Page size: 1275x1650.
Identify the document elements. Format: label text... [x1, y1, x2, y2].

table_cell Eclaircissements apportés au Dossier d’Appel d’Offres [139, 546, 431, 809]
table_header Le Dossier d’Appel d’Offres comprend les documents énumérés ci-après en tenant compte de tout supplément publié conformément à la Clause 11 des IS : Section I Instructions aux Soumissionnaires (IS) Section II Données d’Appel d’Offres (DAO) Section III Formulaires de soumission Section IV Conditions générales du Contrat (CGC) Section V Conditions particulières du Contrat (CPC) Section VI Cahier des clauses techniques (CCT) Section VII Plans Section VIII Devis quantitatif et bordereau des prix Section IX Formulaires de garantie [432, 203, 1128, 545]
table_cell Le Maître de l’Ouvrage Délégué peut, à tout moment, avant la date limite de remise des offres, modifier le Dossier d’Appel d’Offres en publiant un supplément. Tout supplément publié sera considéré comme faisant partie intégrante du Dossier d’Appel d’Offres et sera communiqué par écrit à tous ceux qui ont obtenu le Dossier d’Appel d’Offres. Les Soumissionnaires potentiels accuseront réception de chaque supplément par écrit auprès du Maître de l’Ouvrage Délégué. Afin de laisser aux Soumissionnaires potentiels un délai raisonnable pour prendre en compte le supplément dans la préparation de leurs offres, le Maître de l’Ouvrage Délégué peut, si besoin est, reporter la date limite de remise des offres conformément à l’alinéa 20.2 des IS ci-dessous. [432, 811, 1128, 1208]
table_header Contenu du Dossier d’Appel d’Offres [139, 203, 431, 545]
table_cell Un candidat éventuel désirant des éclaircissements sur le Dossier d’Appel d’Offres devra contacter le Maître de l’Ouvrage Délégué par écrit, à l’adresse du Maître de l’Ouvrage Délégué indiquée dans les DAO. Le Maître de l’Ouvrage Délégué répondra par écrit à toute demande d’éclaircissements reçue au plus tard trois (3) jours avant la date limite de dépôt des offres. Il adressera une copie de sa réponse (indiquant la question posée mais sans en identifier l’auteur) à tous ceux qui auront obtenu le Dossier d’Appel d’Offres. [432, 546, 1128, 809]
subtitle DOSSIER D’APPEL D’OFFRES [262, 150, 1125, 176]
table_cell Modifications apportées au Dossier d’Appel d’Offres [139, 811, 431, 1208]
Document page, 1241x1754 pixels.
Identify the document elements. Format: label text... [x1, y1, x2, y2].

══════════════════════════════

**Exercise brief**
Find out how many lines above hold "limite". Write only the number.

**Reply to the task**
2